Optimize the Security Posture of Your Environment

Designing security controls is an iterative process, and a successful security implementation relies on continuous monitoring and optimisation. In Oracle Cloud Infrastructure, optimization of security postures is carried out using Oracle Cloud Guard.

Enable Oracle Cloud Guard for Optimization

Enterprise Architect, Security Architect, Network Architect

One of the most interesting design principles of Oracle Cloud Guard is Oracle's use of Embedded Expertise. Oracle knows Oracle Cloud Infrastructure best: what security controls are available, and how best to apply them at scale.

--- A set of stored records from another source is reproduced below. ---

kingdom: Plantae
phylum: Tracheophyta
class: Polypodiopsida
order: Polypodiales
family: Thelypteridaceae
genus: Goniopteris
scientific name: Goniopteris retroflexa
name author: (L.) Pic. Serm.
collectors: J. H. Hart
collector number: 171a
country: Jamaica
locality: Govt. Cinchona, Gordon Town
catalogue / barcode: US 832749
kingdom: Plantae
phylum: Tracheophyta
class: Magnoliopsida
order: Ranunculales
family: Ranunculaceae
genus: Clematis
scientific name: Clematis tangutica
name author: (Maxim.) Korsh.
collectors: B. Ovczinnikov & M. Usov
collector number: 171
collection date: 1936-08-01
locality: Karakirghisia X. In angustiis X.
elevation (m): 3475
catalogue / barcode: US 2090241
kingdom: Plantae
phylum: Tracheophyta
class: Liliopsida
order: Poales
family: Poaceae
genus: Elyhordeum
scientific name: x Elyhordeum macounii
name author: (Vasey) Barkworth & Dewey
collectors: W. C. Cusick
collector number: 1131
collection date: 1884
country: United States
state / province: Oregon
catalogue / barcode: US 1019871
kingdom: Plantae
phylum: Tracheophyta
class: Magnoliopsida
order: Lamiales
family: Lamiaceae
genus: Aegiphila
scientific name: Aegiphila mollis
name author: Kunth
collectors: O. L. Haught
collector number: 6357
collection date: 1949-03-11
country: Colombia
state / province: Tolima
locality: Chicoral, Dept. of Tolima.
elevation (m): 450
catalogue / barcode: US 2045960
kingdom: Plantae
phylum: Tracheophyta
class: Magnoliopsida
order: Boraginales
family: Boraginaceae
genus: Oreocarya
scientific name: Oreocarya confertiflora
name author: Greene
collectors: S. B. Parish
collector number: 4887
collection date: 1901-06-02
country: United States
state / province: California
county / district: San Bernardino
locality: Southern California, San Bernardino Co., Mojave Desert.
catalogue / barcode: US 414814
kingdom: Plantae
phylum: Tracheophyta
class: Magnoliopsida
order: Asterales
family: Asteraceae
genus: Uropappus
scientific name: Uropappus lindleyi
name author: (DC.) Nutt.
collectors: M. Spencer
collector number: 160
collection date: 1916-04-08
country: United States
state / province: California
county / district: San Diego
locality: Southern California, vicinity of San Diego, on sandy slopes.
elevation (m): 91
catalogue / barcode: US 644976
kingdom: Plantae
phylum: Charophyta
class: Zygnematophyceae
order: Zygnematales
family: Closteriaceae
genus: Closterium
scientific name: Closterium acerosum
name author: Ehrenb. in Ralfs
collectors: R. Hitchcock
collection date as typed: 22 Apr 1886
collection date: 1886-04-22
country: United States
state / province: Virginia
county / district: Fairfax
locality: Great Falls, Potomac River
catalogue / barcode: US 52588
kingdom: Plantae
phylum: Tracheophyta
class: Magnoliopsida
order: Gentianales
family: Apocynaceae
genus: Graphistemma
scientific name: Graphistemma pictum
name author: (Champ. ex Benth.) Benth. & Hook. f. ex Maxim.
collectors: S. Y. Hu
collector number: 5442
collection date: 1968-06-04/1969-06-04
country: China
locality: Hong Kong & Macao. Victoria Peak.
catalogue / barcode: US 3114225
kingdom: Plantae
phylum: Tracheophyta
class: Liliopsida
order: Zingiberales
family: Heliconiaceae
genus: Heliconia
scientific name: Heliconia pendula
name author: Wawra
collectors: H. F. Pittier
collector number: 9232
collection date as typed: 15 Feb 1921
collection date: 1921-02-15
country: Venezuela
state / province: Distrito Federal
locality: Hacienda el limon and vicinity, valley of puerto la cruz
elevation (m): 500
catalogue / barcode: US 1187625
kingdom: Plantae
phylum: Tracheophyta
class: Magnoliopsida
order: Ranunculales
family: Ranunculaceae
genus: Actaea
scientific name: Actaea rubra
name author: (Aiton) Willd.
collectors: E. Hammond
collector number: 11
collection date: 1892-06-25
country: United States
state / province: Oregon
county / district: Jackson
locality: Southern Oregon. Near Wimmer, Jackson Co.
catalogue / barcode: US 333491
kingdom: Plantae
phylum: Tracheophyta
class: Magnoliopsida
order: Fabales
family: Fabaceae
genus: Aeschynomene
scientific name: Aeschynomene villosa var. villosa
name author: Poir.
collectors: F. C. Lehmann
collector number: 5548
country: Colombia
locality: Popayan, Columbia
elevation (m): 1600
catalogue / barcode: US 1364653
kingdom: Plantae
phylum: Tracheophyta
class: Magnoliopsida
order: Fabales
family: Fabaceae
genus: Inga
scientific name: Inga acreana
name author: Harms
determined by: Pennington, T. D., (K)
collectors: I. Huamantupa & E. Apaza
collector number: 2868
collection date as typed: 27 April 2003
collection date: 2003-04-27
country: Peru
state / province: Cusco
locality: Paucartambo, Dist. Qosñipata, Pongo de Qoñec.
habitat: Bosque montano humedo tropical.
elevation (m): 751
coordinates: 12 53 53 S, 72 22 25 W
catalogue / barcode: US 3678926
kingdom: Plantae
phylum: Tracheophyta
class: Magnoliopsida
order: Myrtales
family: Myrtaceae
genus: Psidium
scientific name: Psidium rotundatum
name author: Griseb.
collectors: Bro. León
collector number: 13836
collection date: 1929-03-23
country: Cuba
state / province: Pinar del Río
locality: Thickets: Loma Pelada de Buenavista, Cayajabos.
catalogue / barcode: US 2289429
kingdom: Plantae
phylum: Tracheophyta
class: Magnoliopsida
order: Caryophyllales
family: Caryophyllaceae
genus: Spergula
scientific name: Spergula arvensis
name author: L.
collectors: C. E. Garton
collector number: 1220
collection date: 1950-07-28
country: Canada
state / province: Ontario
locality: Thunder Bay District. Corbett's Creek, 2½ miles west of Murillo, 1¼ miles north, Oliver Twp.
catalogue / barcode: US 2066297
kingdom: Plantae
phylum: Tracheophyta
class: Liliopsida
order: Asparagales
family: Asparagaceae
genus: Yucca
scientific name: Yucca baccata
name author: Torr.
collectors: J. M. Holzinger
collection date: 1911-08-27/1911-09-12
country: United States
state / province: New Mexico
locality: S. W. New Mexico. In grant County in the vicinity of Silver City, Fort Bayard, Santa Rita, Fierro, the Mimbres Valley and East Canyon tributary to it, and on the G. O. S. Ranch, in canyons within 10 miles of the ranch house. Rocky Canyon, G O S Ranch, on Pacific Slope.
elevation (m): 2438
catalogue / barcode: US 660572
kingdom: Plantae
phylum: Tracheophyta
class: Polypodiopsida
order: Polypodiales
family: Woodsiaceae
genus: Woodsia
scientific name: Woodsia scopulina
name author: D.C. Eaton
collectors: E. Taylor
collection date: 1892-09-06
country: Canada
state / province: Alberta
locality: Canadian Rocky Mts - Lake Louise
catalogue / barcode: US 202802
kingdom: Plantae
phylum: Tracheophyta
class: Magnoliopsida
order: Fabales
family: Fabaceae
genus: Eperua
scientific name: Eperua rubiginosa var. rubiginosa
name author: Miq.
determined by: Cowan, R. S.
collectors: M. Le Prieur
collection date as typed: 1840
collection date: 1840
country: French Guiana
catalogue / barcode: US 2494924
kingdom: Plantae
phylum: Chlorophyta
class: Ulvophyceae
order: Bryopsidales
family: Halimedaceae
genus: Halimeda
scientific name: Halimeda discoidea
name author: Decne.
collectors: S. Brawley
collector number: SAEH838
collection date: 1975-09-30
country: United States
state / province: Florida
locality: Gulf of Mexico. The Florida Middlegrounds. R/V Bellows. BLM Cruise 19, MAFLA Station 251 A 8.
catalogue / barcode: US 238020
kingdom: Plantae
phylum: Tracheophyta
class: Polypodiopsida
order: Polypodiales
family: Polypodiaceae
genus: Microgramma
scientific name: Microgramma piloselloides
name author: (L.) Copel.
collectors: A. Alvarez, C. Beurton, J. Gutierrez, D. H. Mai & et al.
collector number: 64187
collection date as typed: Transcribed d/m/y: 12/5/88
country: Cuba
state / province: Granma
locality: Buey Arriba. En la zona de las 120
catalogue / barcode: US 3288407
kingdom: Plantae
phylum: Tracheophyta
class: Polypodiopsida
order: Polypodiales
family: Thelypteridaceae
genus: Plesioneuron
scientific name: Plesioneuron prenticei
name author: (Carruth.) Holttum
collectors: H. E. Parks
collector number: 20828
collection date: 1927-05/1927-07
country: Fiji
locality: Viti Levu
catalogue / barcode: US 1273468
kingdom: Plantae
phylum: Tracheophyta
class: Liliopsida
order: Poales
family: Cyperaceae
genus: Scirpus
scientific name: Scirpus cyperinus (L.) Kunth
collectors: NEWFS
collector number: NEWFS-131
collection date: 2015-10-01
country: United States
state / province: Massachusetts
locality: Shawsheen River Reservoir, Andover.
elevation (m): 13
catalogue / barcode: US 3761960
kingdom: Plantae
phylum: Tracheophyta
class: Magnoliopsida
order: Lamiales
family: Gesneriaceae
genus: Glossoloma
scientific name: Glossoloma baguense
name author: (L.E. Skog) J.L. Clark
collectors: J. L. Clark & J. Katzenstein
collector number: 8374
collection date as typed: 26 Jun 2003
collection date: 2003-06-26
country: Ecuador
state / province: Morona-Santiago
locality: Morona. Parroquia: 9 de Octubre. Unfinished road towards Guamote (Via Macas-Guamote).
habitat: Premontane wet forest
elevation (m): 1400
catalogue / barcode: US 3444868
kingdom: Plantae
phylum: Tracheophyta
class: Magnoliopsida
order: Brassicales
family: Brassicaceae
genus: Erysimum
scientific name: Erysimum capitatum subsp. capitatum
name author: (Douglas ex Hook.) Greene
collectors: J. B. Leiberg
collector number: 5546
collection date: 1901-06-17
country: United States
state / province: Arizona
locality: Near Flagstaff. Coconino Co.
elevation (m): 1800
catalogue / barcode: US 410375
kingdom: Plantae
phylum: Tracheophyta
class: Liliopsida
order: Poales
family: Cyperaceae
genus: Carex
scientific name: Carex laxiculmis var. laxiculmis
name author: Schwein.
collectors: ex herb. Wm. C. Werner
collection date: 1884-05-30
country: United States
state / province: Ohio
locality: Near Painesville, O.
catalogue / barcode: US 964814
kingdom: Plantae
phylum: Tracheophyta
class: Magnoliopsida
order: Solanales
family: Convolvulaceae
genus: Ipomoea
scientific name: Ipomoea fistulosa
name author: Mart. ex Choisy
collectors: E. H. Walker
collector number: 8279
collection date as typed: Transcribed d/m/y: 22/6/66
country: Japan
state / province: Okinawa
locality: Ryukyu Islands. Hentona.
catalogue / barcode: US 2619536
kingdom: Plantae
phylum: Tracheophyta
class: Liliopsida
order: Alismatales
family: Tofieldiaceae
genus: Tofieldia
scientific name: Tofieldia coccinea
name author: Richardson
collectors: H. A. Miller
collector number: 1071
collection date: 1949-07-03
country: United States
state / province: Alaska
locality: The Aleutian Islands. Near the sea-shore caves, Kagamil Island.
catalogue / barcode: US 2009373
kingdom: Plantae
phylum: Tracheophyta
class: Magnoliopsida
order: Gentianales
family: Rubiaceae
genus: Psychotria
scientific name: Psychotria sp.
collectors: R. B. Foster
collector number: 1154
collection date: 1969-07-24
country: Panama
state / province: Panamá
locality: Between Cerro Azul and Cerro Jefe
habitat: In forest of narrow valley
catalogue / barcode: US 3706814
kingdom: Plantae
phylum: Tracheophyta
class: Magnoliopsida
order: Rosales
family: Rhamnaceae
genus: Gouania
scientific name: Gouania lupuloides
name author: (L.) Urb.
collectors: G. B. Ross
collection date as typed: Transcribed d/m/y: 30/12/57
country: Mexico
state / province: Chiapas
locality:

Oracle also knows which problems to look for and how to apply security features to mitigate them.
Oracle embeds its expertise in Oracle Cloud Guard with out-of-the-box rules to identify common problems and any deviations from the baseline that was fixed during the design stage, and then optimises accordingly. By embedding its expertise, Oracle lifts the burden from you, removing the need to build these policies yourself.

Oracle Cloud Guard has two main configuration options: detector recipes and responder recipes. Detector recipes deal with how certain violations are detected, and responder recipes deal with how the violations are responded to.

Detector recipes are a predefined and pre-configured set of rules. These recipes detect security violations and risks (if any) that are present in your cloud account, based on security best practices for Oracle Cloud Infrastructure.

Detector recipes can be one way to effect optimization to your Infrastructure. They have the following variations:

  • Configuration detector recipe: This recipe checks and detects any configuration that violates a security rule within your tenancy, as determined by Oracle Cloud Guard’s pre-provisioned rules. Examples include Compute instances with a public IP, or database instances with patches not applied.
  • Activity detector recipe: This recipe checks and detects any individual user action or activity that violates a security rule within your tenancy, as determined by Oracle Cloud Guard’s pre-provisioned rules. Examples include a user terminating the database system, or deleting a subnet.

Upon detecting a rule violation through the detector recipe, Oracle Cloud Guard can take one of the pre-configured actions from the responder recipe. These actions are resource-dependent. For example, it stops or deletes a Compute instance if it has a public IP, or makes a publicly visible Object Storage bucket private. These responder recipes can use more rules to recommend an action, and the selection of rules depends on the resource type.